→ Tarea asignada: Continúa el relato sobre la invitación a bailar en la pista a partir de su última línea.

→ Fragmento extraído:
===

Cuando estaba a punto de mandarlo todo a tomar por saco e irme a casa, reparé en un grupo de chavalas a las que sorprendentemente aún no había entrado. Probablemente acababan de llegar y, por tanto, no habían sido testigos de mi humillante derrota, por lo que decidí acercarme a ellas y dirigirme a la que me agradaba más:
-¿Bailas?
-Bueno.
Sobre el papel la respuesta parece cojonuda, pero les aseguro a ustedes que el tono de indiferencia empleado resultó de lo más insultante y daba a entender bien a las claras que aceptaba mi proposición porque en esos momentos la vida no le ofrecía nada mejor que hacer. Puesto que yo tampoco tenía nada mejor que hacer, opté por ignorar su prepotencia y ambos nos dirigimos a la pista de baile. Bailar una canción con una chica significaba que disponías aproximadamente de cinco minutos para tratar de entablar con ella una conversación que te condujera al éxito: "¿Cómo te llamas?" "¿vienes mucho por aquí?, pues nunca te había visto" "¿a qué te dedicas?", etc. Tras la charla de rigor era aconsejable cerrar el pico y estrechar aún más los brazos alrededor de su cintura para comprobar si ella correspondía a ese acercamiento. Si era así entonces la cosa iba por buen camino, pero cuando finalizaba la canción y comenzaba otra nueva llegaba el momento de la pregunta del millón:
-¿Bailamos otra?
-Bueno.

===

→ Extracto de datos:

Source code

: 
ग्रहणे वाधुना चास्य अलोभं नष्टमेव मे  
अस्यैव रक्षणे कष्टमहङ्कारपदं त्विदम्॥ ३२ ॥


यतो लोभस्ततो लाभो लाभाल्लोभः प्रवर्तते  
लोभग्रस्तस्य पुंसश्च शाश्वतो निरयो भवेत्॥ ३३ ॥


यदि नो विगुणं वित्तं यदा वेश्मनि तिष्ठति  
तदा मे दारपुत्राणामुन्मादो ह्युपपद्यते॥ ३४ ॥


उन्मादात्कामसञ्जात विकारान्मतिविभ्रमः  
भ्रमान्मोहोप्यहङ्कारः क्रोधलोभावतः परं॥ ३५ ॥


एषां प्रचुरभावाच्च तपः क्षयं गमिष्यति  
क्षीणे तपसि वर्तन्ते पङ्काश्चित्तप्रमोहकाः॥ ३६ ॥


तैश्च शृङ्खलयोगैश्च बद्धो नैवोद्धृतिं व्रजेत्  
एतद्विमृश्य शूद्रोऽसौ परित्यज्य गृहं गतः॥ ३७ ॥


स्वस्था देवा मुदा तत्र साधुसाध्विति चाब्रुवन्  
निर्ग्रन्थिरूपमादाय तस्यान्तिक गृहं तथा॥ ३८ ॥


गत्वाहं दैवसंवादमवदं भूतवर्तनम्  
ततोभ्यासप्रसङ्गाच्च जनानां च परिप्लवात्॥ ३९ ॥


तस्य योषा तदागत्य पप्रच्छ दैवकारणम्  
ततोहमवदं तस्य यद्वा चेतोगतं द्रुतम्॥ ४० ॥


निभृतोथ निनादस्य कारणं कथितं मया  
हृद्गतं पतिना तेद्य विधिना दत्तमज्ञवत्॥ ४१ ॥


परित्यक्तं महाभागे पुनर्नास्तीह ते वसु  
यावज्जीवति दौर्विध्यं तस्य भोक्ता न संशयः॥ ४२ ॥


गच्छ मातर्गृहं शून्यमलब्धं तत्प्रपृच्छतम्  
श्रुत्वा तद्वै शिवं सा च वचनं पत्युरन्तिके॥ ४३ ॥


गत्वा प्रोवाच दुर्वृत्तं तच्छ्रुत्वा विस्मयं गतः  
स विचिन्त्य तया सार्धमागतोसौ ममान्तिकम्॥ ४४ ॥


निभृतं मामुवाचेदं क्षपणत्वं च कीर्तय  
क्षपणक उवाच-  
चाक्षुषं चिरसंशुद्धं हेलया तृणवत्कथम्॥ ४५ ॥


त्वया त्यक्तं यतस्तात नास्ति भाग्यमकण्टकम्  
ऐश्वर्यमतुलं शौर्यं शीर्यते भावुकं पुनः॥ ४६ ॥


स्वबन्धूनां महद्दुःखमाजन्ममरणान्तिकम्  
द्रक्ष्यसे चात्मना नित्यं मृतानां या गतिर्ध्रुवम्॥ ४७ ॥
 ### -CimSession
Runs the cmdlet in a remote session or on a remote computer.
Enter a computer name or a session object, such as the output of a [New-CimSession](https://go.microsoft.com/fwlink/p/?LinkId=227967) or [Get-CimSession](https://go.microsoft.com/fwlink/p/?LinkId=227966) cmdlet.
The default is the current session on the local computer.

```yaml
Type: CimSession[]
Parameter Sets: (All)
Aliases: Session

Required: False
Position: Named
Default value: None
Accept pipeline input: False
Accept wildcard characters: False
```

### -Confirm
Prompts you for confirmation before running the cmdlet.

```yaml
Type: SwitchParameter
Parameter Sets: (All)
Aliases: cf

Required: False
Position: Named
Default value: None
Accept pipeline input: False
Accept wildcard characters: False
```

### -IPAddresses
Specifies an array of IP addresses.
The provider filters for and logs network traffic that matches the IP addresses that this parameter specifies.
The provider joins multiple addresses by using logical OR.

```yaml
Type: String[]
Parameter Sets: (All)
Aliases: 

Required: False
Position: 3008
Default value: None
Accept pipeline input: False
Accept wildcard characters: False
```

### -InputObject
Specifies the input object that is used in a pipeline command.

===

→ Resultado del ejercicio:
Pese a su tono de apatía y desinterés, la aceptación de un segundo baile sólo podía significar una cosa: allí había tema, por lo que decidí ir poco más lejos e hice descender lentamente una de mis manos hacia una de sus nalgas. Ella no dijo ni mu, pero agarró mi mano con determinación y la restituyó al lugar que le correspondía y que un instante antes había abandonado con alegría: su cintura. Ante tal contratiempo decidí mantener la calma y no emprender más excursiones a lo largo de su anatomía, aguantando las manos bien quietas hasta que finalizó la canción.
-¿Te apetece tomar algo?
-Bueno.
Tampoco le hubiera pedido que me respondiera que en ese momento era lo que más deseaba en este mundo, pero vamos, es que ni que le estuviera ofreciendo un chicle. El caso es que ambos acabamos en la barra. No recuerdo qué es lo que tomamos, pero sí que ella se llamaba Encarna y que aquella tarde comenzamos a salir. Nuestra relación fue breve y no funcionó demasiado bien. No me malinterpreten. Encarna y yo lo pasábamos genial y nos reíamos mucho. Su frialdad inicial parecía más bien fruto de la cautela y una vez roto el hielo resultó ser una chica muy divertida y con un extraordinario sentido del humor. Pero había un pequeño detalle que se interponía entre nosotros y que, a la postre, sería el desencadenante de nuestra ruptura: mi afición por las recreativas.